● What the task requires: Only lines that contain the word "moveTo" are to be returned from the data below.

● Task data:
======

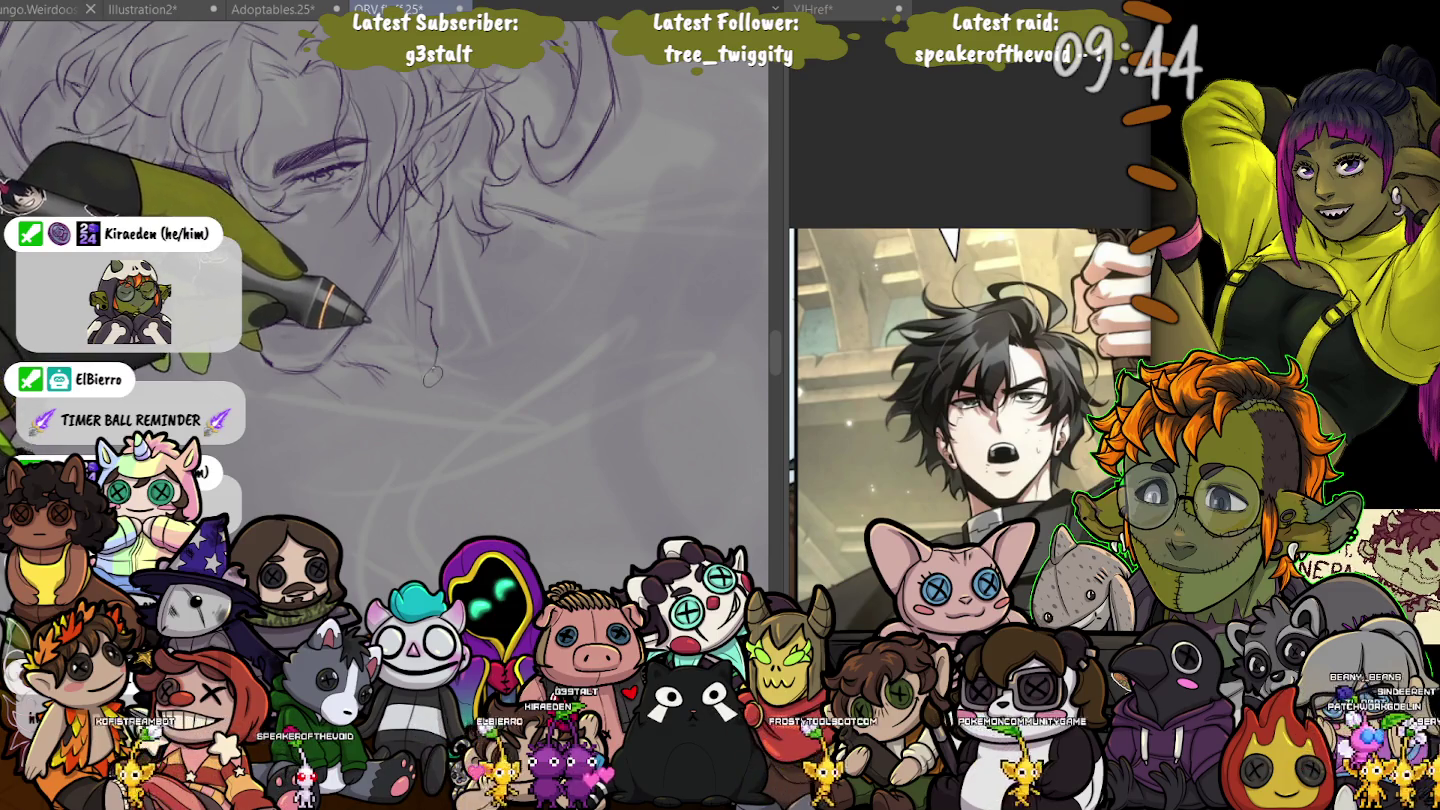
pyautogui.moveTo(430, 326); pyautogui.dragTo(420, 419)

======

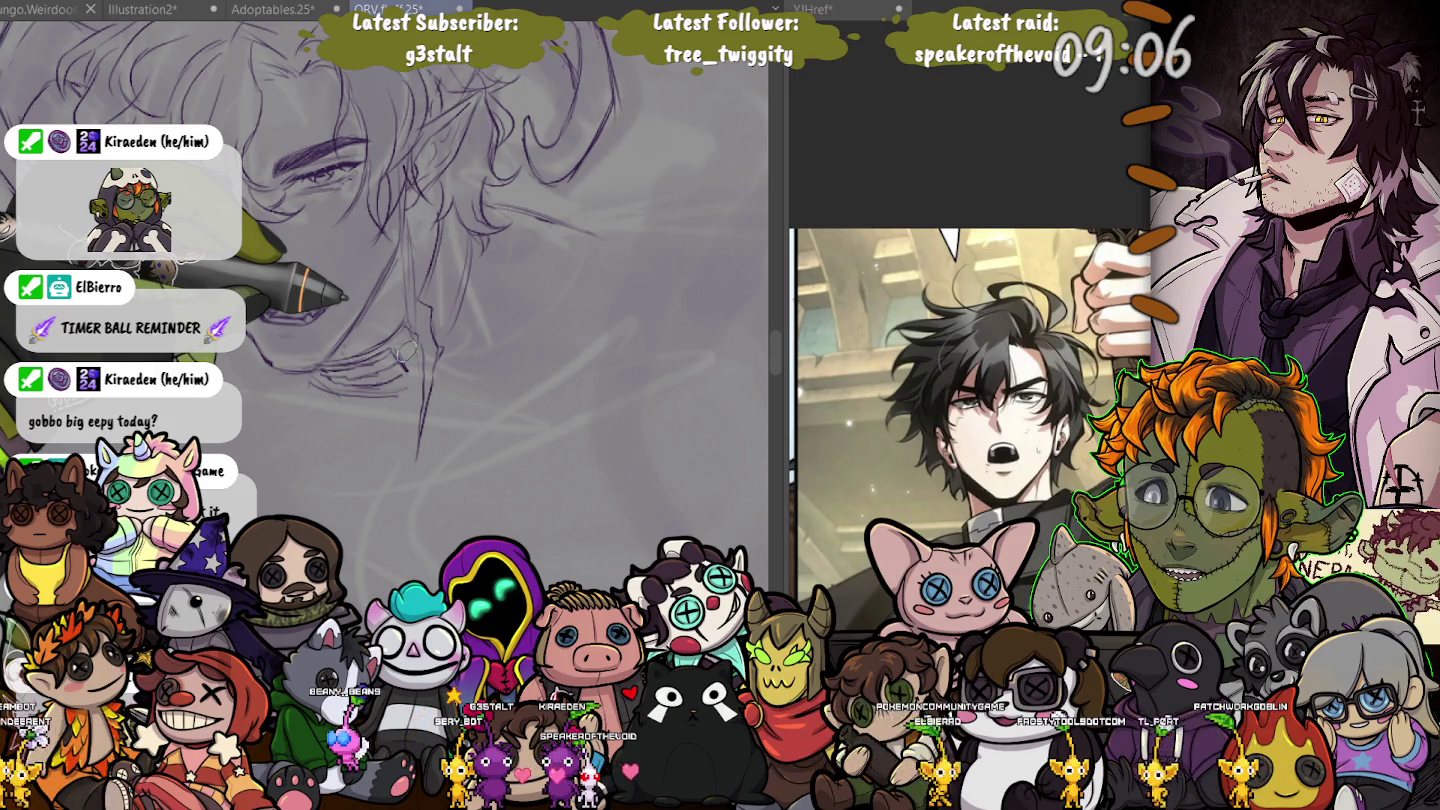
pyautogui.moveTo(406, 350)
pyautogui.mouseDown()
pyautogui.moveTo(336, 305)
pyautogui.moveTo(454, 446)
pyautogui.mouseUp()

======

● Solution to this problem:
pyautogui.moveTo(430, 326); pyautogui.dragTo(420, 419)
pyautogui.moveTo(406, 350)
pyautogui.moveTo(336, 305)
pyautogui.moveTo(454, 446)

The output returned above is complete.